We had a “sea” day after a week in ports and on tours. There was a reception on board that we were invited to attend but we skipped it in favour of spending the day on deck watching the coast go by. It wasn’t what you could call a lovely day; it was cold and very windy, but we enjoyed being outside rather than doing chit chat in the dining room.
The Bosporus Strait is a 32 km (20 mile) long narrow strip of water that separates the Black Sea from the Sea of Marmara which is a small body of water on the northwestern edge of Turkey. The city of Istanbul straddles the Bosporus Strait, separating Europe and Asia. The strait varies in width from half a mile to a mile and a half. The water runs swiftly due to two different opposing currents. Nearly 40,000 ships navigate the channel every year.We spent the morning on deck as we sailed back from the Black Sea through the Bosporus Strait and past Istanbul again. Sailing under the Bosporus Bridge. The Asia side is mostly residential. The European side is home to old Istanbul with Hagia Sophia, the Blue Mosque and Topkapi Palace easily visible from the water.

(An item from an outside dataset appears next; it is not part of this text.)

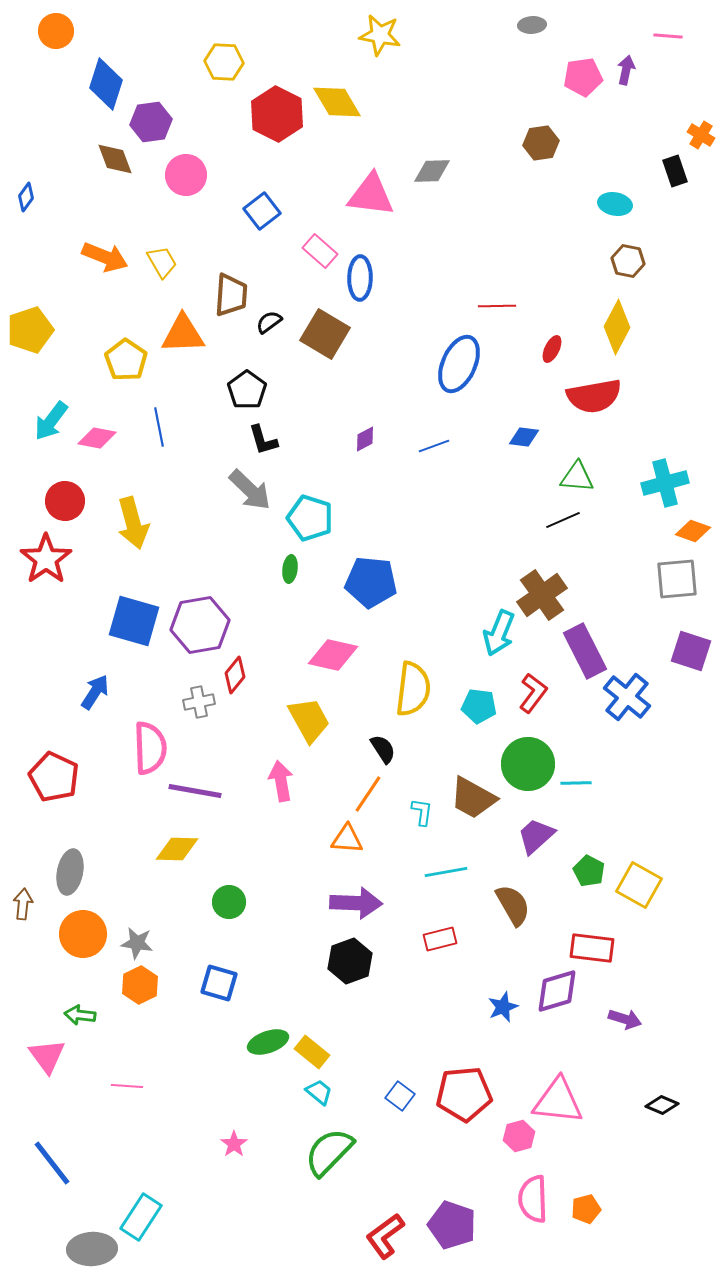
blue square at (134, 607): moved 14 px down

The Sea of Marmara is 282 km (175 miles) long, at the longest point. It is a fairly constricted lake just 80 km (50 miles) wide at its widest; but it is deep (up to 1372 m or 4,500 feet) at the center. It took the ship all afternoon to navigate the Sea.
At the end of Sea of Marmara is another narrow channel of water called the Dardanelles which accesses the Aegean Sea near Greece. the Dardanelle Strait is 61 km (38 miles) long. It was formed during a cataclysmic geological event that sunk a portion of Asia Minor. The northern side of the Aegean entrance is the European Gallipoli Peninsula; the southern shore is Asia Minor, so the channel is truly a line between two continents.
We traversed the majority of the Dardanelles while we were at dinner but we went back on deck afterward and watched the lovely sunset. The next day we begin touring Greece and have another eight consecutive days in port and on tour.